Gilbert Collard (RN) : "Mélenchon, c'est Pierre Laval"

Gilbert Collard (RN) : "Mélenchon, c'est Pierre Laval"
Gilbert Collard le 28 septembre 2019 à la convention de la droite à Paris.

, publié le mardi 12 novembre 2019 à 11h40

L'eurodéputé du Rassemblement national a fustigé mardi sur Europe 1 la participation du leader de la France insoumise à la marche contre l'islamophobie dimanche à Paris. 

Pierre Laval est le principal maître d'oeuvre de la collaboration de la France avec l'Allemagne nazie. Mardi 12 novembre sur Europe 1, l'eurodéputé du Rassemblement national Gilbert Collard a comparé cette figure vichyste à Jean-Luc Mélenchon, leader de la France insoumise.

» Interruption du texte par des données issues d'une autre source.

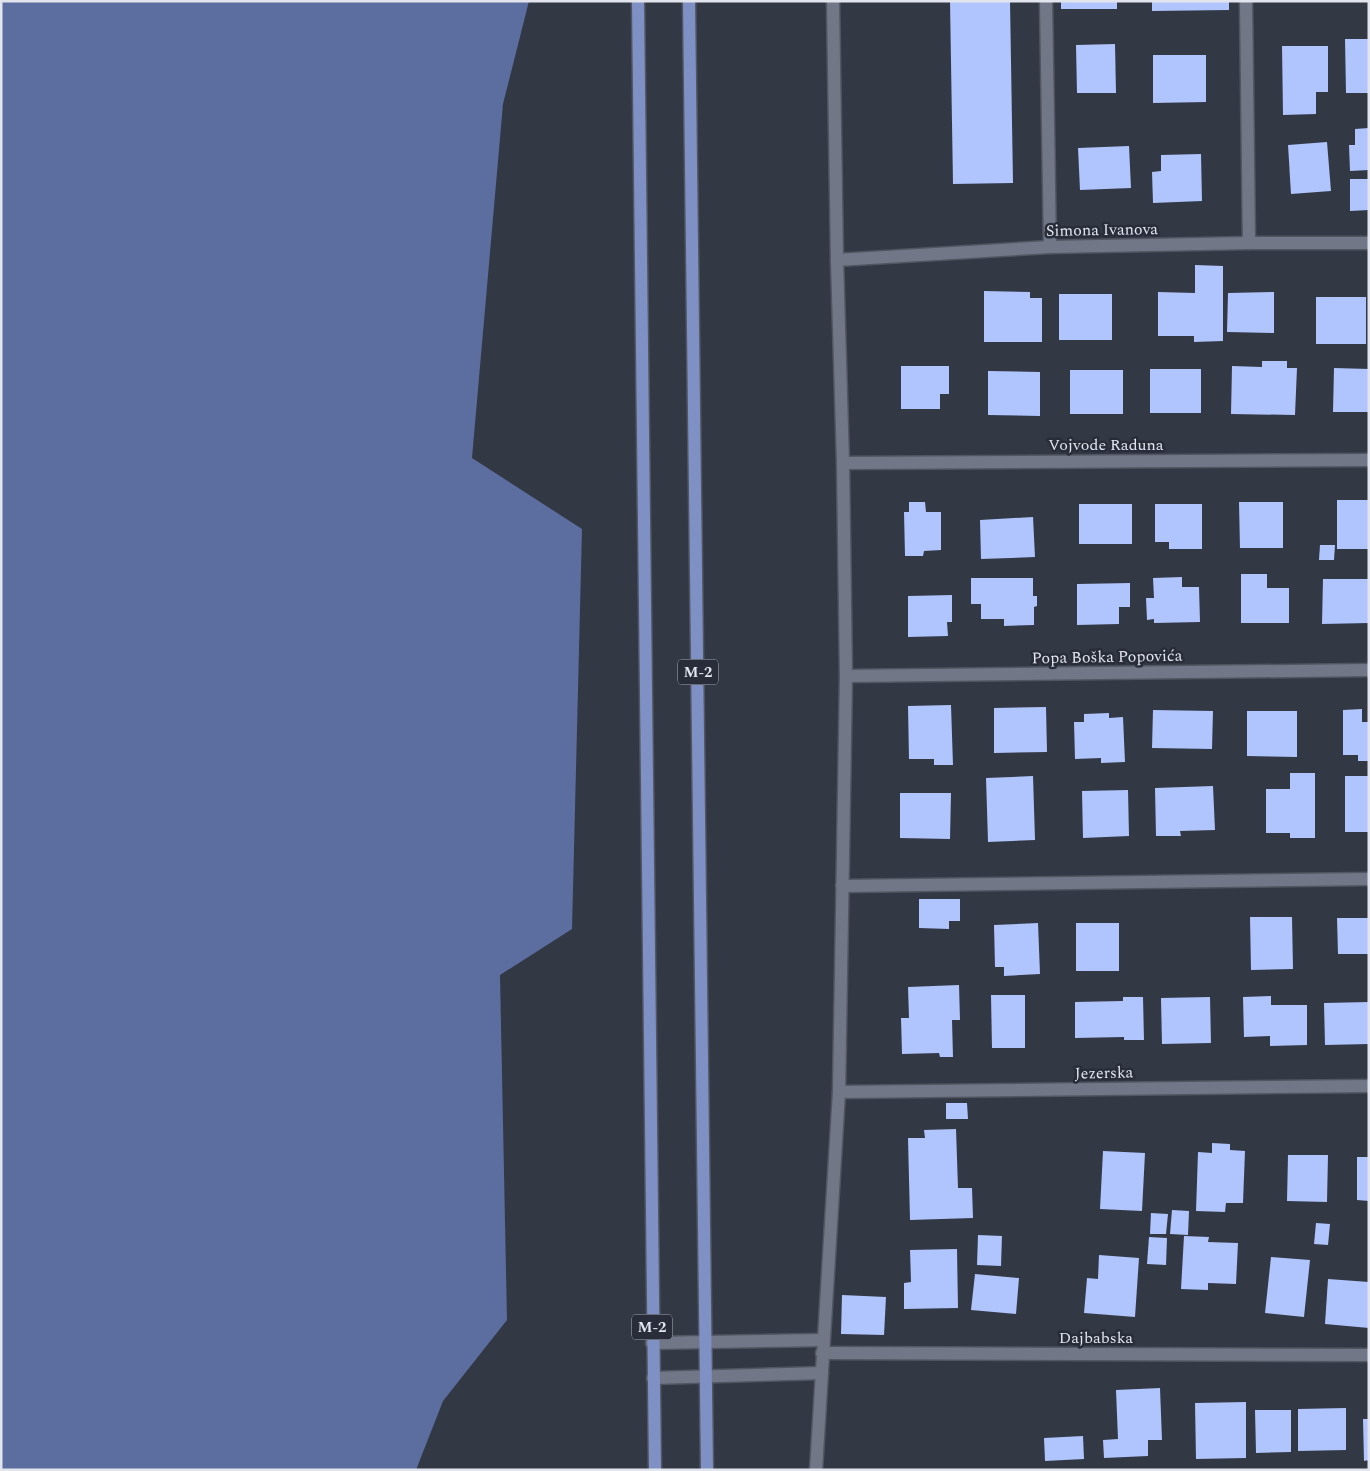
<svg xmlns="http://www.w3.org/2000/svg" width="1370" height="1471" viewBox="0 0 1370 1471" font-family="Spectral,serif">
  <rect width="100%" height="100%" fill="#333845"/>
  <!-- forest -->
  <path fill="#5c6da0" d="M 1,1 L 529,1 L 503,104 L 472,458 L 582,529 L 572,929 L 500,975 L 507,1320 L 443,1401 L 416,1470 L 1,1470 Z"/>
  <!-- building -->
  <g fill="#b0c4fd">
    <path d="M 950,1 L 1010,1 L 1013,183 L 953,184 Z"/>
    <rect x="1061" y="1" width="56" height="8"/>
    <path d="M 1152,1 L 1229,1 L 1229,10 L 1152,11 Z"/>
    <path d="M 1345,39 L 1369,39 L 1369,93 L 1346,93 Z"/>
    <path d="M 1115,44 L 1116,93 L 1077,93 L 1076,45 Z"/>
    <path d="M 1282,46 L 1328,46 L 1328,92 L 1316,92 L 1316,114 L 1283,115 Z"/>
    <path d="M 1153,55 L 1206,55 L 1206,102 L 1153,103 Z"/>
    <path d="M 1369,128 L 1369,170 L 1350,171 L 1349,145 L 1355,145 L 1355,129 Z"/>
    <path d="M 1327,142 L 1331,191 L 1291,194 L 1288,145 Z"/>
    <path d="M 1129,146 L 1131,188 L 1080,190 L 1078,148 Z"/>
    <path d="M 1201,154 L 1202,201 L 1153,203 L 1152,172 L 1161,171 L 1161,155 Z"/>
    <path d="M 1350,179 L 1369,179 L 1369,210 L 1350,211 Z"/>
    <path d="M 1195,265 L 1223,266 L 1223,341 L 1194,342 L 1194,336 L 1158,336 L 1158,292 L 1195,293 Z"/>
    <path d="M 984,291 L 1030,292 L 1030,298 L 1042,298 L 1042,342 L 984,342 Z"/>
    <path d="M 1274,292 L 1274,333 L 1227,332 L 1228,293 Z"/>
    <rect x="1059" y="294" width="53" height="46"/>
    <rect x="1316" y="297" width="50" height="47"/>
    <path d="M 1262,361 L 1287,361 L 1287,368 L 1297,368 L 1295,415 L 1231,414 L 1232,366 L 1262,367 Z"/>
    <path d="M 901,366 L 949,366 L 949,394 L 940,394 L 940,409 L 901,409 Z"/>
    <path d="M 1334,368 L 1369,369 L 1369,412 L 1333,412 Z"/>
    <rect x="1150" y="369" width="51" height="44"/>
    <rect x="1070" y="370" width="53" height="44"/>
    <path d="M 988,371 L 1040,372 L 1040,416 L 988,415 Z"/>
    <rect x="1337" y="500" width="32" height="49"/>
    <path d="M 909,502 L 925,502 L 926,512 L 941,512 L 941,550 L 924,551 L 923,556 L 905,556 L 904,512 L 909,512 Z"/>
    <path d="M 1239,502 L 1283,502 L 1283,548 L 1240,548 Z"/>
    <rect x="1079" y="504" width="53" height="40"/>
    <path d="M 1155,504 L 1202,504 L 1202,549 L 1169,549 L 1169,542 L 1155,542 Z"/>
    <path d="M 1033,517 L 1035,557 L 981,559 L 980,520 Z"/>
    <path d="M 1320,545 L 1335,545 L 1334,560 L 1319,560 Z"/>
    <path d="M 1241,574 L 1267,574 L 1267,588 L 1289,588 L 1289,623 L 1241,623 Z"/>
    <path d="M 1182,577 L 1182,587 L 1199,587 L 1200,622 L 1154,623 L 1154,619 L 1147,620 L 1146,598 L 1154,598 L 1153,578 Z"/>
    <path d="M 971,578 L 1033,578 L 1033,596 L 1037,596 L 1037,606 L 1034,607 L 1034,625 L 1004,626 L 1004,619 L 981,619 L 981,604 L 971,604 Z"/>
    <path d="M 1323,579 L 1369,579 L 1369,623 L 1322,624 Z"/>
    <path d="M 1130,583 L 1130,607 L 1119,607 L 1119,624 L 1077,625 L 1077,584 Z"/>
    <path d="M 952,595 L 952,622 L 947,622 L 948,636 L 908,637 L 908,596 Z"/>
    <path d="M 951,705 L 953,765 L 934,765 L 934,759 L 909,759 L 908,706 Z"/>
    <path d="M 1046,707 L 1047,752 L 994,753 L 994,708 Z"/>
    <path d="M 1362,709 L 1362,722 L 1369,722 L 1369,761 L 1358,761 L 1358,755 L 1343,755 L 1343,710 Z"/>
    <path d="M 1153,710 L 1213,711 L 1212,749 L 1152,748 Z"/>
    <path d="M 1247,711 L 1297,711 L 1297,757 L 1247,756 Z"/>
    <path d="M 1109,713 L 1109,718 L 1123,717 L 1125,762 L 1101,763 L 1101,758 L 1075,759 L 1074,722 L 1084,722 L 1084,714 Z"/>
    <path d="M 1290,773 L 1315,773 L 1315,838 L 1290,838 L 1290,833 L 1266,833 L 1266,789 L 1290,789 Z"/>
    <path d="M 1033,776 L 1035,840 L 988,842 L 986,778 Z"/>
    <rect x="1345" y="776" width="24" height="56"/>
    <path d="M 1213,786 L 1215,830 L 1180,831 L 1181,836 L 1156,836 L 1155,788 Z"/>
    <path d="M 1128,790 L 1129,836 L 1083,838 L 1082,791 Z"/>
    <path d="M 900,793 L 951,793 L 950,839 L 900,838 Z"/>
    <path d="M 919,899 L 960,899 L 960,921 L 949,921 L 949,929 L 919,928 Z"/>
    <path d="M 1250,917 L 1292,917 L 1293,969 L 1251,970 Z"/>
    <path d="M 1337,918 L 1369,918 L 1369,954 L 1338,954 Z"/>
    <path d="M 1038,923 L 1040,974 L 1004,976 L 1004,967 L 995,967 L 994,925 Z"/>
    <rect x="1076" y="923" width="43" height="48"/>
    <path d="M 959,985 L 960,1020 L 952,1020 L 953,1057 L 940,1057 L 939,1053 L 902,1054 L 901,1018 L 909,1018 L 908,987 Z"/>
    <path d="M 991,995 L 1025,995 L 1025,1048 L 992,1048 Z"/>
    <path d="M 1271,996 L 1271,1005 L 1307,1005 L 1307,1045 L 1270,1046 L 1270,1036 L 1244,1037 L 1243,997 Z"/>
    <path d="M 1123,997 L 1143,997 L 1144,1040 L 1124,1040 L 1124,1037 L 1075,1038 L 1075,1002 L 1123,1001 Z"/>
    <path d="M 1210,997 L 1211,1043 L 1162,1044 L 1161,998 Z"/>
    <path d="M 1369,1002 L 1369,1044 L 1325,1045 L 1324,1003 Z"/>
    <path d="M 946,1103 L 967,1103 L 968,1119 L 946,1119 Z"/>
    <path d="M 956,1129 L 958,1188 L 972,1188 L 973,1218 L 910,1220 L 908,1138 L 925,1138 L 924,1130 Z"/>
    <path d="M 1212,1143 L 1230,1144 L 1230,1150 L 1245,1151 L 1243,1203 L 1226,1203 L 1225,1212 L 1196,1211 L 1198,1152 L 1212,1153 Z"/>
    <path d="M 1103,1151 L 1145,1153 L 1142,1211 L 1100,1209 Z"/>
    <path d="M 1288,1155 L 1328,1155 L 1327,1202 L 1287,1201 Z"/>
    <path d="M 1357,1157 L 1369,1157 L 1369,1201 L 1357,1200 Z"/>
    <path d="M 1172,1210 L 1189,1211 L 1188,1235 L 1170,1234 Z"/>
    <path d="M 1151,1213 L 1168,1214 L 1166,1234 L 1150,1234 Z"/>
    <path d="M 1316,1223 L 1330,1224 L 1328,1245 L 1314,1244 Z"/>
    <path d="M 978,1235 L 1002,1236 L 1001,1266 L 977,1265 Z"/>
    <path d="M 1184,1236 L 1209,1237 L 1208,1242 L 1238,1243 L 1236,1284 L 1208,1283 L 1208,1290 L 1181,1289 Z"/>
    <path d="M 1149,1237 L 1167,1238 L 1166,1265 L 1147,1264 Z"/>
    <path d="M 957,1249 L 958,1308 L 904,1309 L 904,1283 L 911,1282 L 910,1250 Z"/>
    <path d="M 1099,1255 L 1139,1258 L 1135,1317 L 1084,1313 L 1087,1278 L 1098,1279 Z"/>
    <path d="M 1271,1257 L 1310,1260 L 1304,1317 L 1265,1313 Z"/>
    <path d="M 975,1274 L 1019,1278 L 1016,1314 L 971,1310 Z"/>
    <path d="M 1328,1279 L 1369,1282 L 1369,1328 L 1325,1324 Z"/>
    <path d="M 842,1295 L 886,1297 L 884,1335 L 841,1334 Z"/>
    <path d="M 1160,1388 L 1162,1440 L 1148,1440 L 1148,1456 L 1104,1458 L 1103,1440 L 1118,1439 L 1116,1390 Z"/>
    <path d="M 1246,1402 L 1246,1458 L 1196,1459 L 1195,1403 Z"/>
    <path d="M 1346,1408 L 1346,1450 L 1298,1451 L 1298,1409 Z"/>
    <path d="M 1255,1410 L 1291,1410 L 1291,1452 L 1256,1453 Z"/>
    <path d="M 1363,1419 L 1369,1419 L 1369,1460 L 1364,1461 Z"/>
    <path d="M 1083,1436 L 1084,1459 L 1045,1461 L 1044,1438 Z"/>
  </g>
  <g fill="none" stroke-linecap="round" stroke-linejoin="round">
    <defs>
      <g id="minor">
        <path d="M 1046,1 L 1050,247"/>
        <path d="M 1246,1 L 1249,243"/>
        <path d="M 837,260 L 1050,247 L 1249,243 L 1369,243"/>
        <path d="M 843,463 L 1369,460"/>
        <path d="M 846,676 L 1369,670"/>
        <path d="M 842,886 L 1369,879"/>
        <path d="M 839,1092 L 1369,1086"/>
        <path d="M 652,1343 L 823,1340"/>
        <path d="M 822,1353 L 1369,1355"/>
        <path d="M 653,1378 L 822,1373"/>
        <path d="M 816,1470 L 839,1092 L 846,676 L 843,463 L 837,260 L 833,1"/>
      </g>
      <g id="primary">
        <path d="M 638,1 L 655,1470"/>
        <path d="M 689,1 L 707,1470"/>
      </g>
    </defs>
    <!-- minor casing -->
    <use href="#minor" stroke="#525662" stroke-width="15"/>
    <!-- primary casing -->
    <use href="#primary" stroke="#525662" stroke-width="15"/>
    <!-- minor -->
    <use href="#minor" stroke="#727787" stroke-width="12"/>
    <!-- primary -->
    <use href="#primary" stroke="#7f90c5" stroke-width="12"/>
  </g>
  <g text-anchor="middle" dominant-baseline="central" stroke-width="5" stroke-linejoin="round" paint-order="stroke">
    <!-- shield labels -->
    <g fill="#292d3a" stroke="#aaaeb8" stroke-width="1">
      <rect x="678" y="659.5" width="40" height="25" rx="4"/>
      <rect x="632" y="1314.5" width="40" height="25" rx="4"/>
    </g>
    <g font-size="15" font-weight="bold" fill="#e2e5ee">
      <text x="698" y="672">M-2</text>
      <text x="652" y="1327">M-2</text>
    </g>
    <!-- street labels -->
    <g font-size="16" fill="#e2e5ee" stroke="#292d3a">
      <text transform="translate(1102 230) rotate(-1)">Simona Ivanova</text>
      <text x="1106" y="445">Vojvode Raduna</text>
      <text transform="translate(1107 657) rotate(-1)">Popa Boška Popovića</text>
      <text transform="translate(1104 1073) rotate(-1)">Jezerska</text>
      <text x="1096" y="1338">Dajbabska</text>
    </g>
  </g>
  <!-- border -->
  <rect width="1370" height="1471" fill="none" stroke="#e2e5ee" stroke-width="5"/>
</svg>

"Mélenchon c'est Pierre Laval", a-t-il lancé. Une comparaison qui "vaut raison parce qu'il y a des moments où la complicité, elle s'acte dans la réalité d'un fait", a défendu Gilbert Collard, critiquant la présence de Jean-Luc Mélenchon à la marche contestée contre l'islamophobie dimanche à Paris. 


"Quand on voit Mélenchon, avec tout ce qu'il a représenté, de beauté du verbe, s'abaisser à manifester avec des avec des gens qui crient 'Allah Akbar', à proximité du lieu où on a assassiné aux cris de 'Allah Akbar', c'est insupportable", a-t-il ajouté, critiquant "une gauche dérivante, une gauche perdue, à la recherche de moyens d'exister". 



"La plus grave erreur politique de sa vie"

Nicolas Dupont-Aignan, président de Debout la France, a estimé mardi que Jean-Luc Mélenchon avait fait "la plus grave erreur politique de sa vie" en participant à la marche contre l'islamophobie dimanche, fustigeant une "gauche communautariste" tombée dans "le piège" de l'islam politique. Sur Public Sénat, le député de l'Essonne a dénoncé "une marche qui vise à culpabiliser les Français de défendre leur modèle républicain", soutenue par des "partis dits de gauche qui ont jeté à la poubelle tout l'héritage des Lumières, de la laïcité, la République".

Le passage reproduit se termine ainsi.